Yes. I’ve heard of people creating their own camera solutions by 3-D printing a GoPro rig and using their pre-existing GoPro cameras. But you don’t have to do that anymore. As of this fall, there are a ton of 360 cameras on the market, some of which even offer live streaming capabilities. Imagine what it will be like to see raw, unbiased and unedited news stories broadcast live from conflict zones, such as Syria, Nigeria, Sudan and Afghanistan? It’s probably the first time in our lifetimes when we’ll be able to get an authentic depiction of what is really happening in other parts of the world.

On my personal YouTube channel, you can get a behind-the-scenes look at the trials and tribulations of shooting on location with a super high-end 360 camera.


As for viewing 360 content, you can use something as cheap as a Google Cardboard ($15) or a Samsung Gear VR (I got mine for about $90 on Amazon) with your smartphone. There are higher-end solutions, such as the Oculus Rift, HTC Vive and the recently released Sony PlayStation VR (PSVR). For a less-immersive experience, you can watch 360 videos on YouTube or Facebook via your computer or mobile device. Check out the superswell VR YouTube channel if you want to view some of my recent 360 videos with or without a Google Cardboard.

Why is VR so important to the travel industry?

Just as a travel brand with a professional-looking website and a strong social media presence is more likely to be trusted by consumers, the purchasing public favors companies who use 360-degree videos. Greenlight Insights, a market research company that specializes in VR and AR industries, found that consumers feel that VR makes brands appear "forward-thinking and modern.” In its consumer survey of 1,300 adults, a majority of respondents said they would be more inclined to purchase from a brand that uses VR than from one that doesn't. The survey also found that consumers are interested in many applications of VR and AR, with travel as the most popular surveyed category (74 percent).

We are just seeing more widespread use of VR...what will the use of this platform look like in the next year?

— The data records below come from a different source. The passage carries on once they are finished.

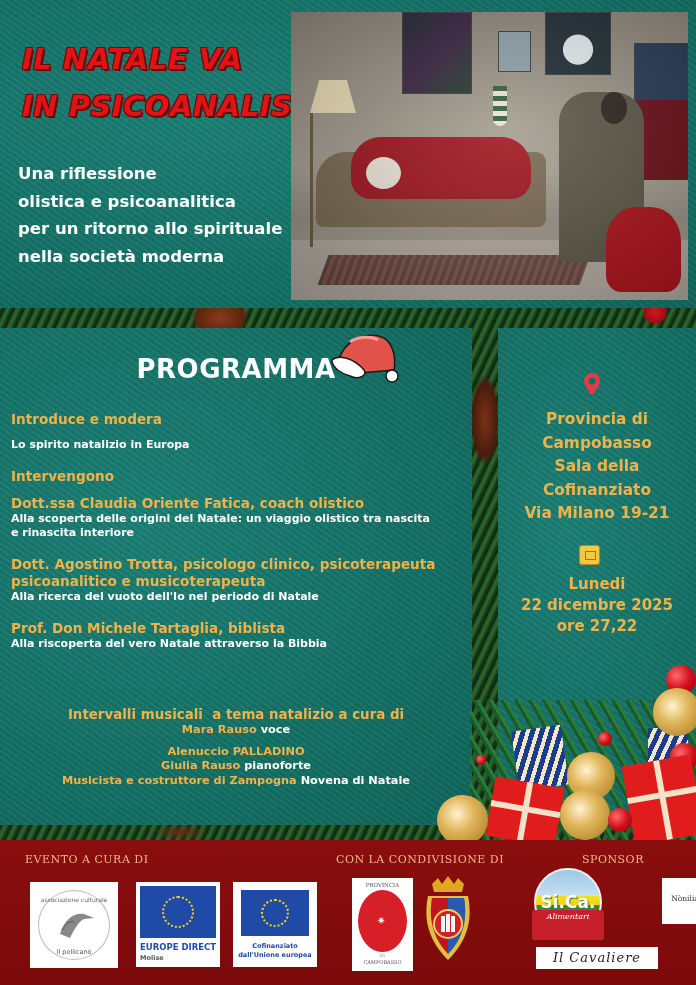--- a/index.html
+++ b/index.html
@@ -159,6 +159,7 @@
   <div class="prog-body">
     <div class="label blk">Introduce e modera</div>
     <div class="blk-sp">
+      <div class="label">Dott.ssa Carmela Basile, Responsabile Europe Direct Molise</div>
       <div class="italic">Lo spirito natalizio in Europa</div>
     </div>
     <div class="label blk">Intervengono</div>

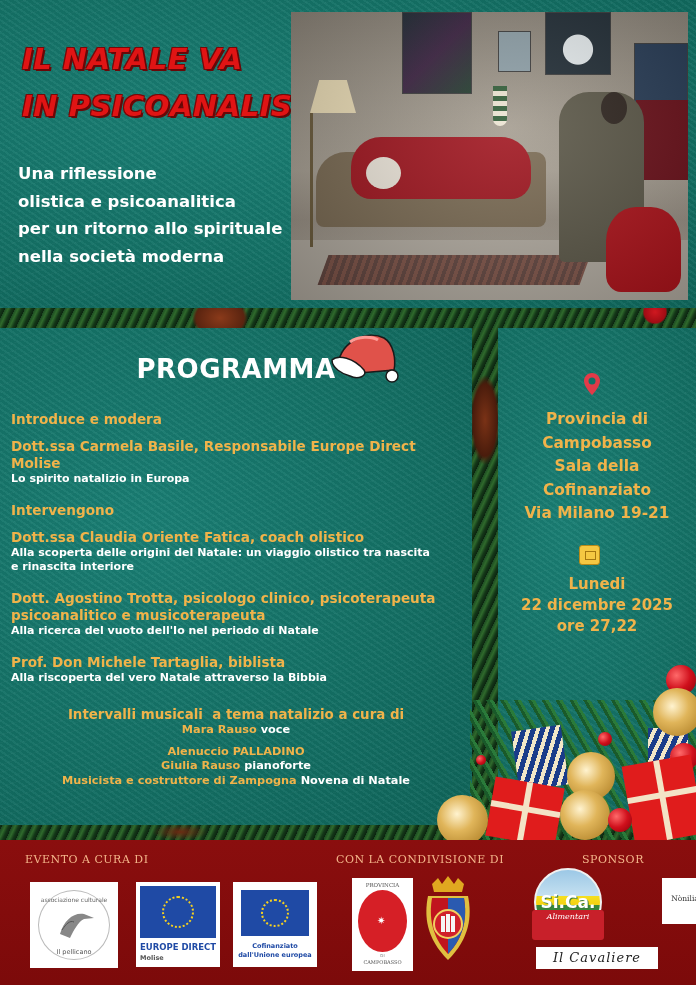--- a/index.html
+++ b/index.html
@@ -211,7 +211,7 @@
   <div class="date">
     <div>Lunedi</div>
     <div>22 dicembre 2025</div>
-    <div>ore 27,22</div>
+    <div>ore 16,45</div>
   </div>
 </section>
 

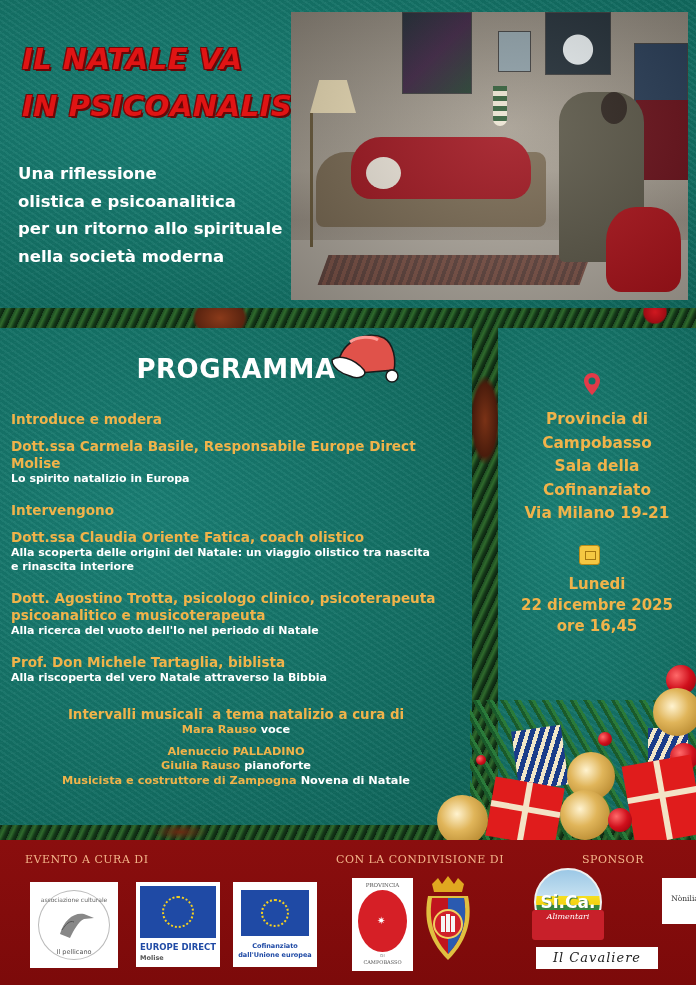--- a/index.html
+++ b/index.html
@@ -171,10 +171,6 @@
       <div class="label" style="width:440px">Dott. Agostino Trotta, psicologo clinico, psicoterapeuta psicoanalitico e musicoterapeuta</div>
       <div class="italic">Alla ricerca del vuoto dell'Io nel periodo di Natale</div>
     </div>
-    <div class="blk-sp">
-      <div class="label">Prof. Don Michele Tartaglia, biblista</div>
-      <div class="italic">Alla riscoperta del vero Natale attraverso la Bibbia</div>
-    </div>
   </div>
 
   <div class="music">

I think that the holidays are going to have a huge impact on what VR will look like next year, simply because people are going to give and recieve the hardware they have been hearing about, including PSVR and Google Daydream, a headset which retails for approximately $80. Google has already gotten us comfortable with 360 photography thanks to Google Street View, and Snapchat has been getting us used to AR, with its Selfie Lens, for the past year. I’m curious to see how Snapchat’s Spectacles ($130 sunglasses that can shoot first-person videos and upload them to Snapchat) will incorporate AR and VR in the coming year. Also of note, Apple’s new iPhone 7 Plus, with its dual camera, could be setting up consumers for 360 photography and video. You’ve probably already seen some of your friend’s 360 photos on Facebook or watched a 360 video on YouTube. The general public is definitely starting to get comfortable with these emerging technologies.

Mass adoption of AR / VR will likely happen within the next two years. I’ve already had some “Ready Player One” moments of my own, virtually hanging out around a campfire with others in AltspaceVR or attending a virtual “rave” with a live DJ in TheWaveVR. This is only the beginning.

Is VR something that all writers/photographers need to know and use, or will this remain a niche area of expertise?

For right now, VR is definitely a niche area of expertise. Just seven or so years ago, social media used to be very specific too. Nowadays careers, and companies for that matter, are built on the power of social media. Will VR have the same penetration as social media? As of right now, that’s anyone’s guess, although Mark Zuckerberg thinks VR is going to be “the most social platform” out there.

How has VR changed your professional course when it comes to creating content?

VR has changed a lot about how I create content and how I travel. I tend to pick places and situations that will read well in spherical form. I travel with very specific equipment, and I have to think about how to capture content in a completely different way, which comes with a whole host of challenges and opportunities.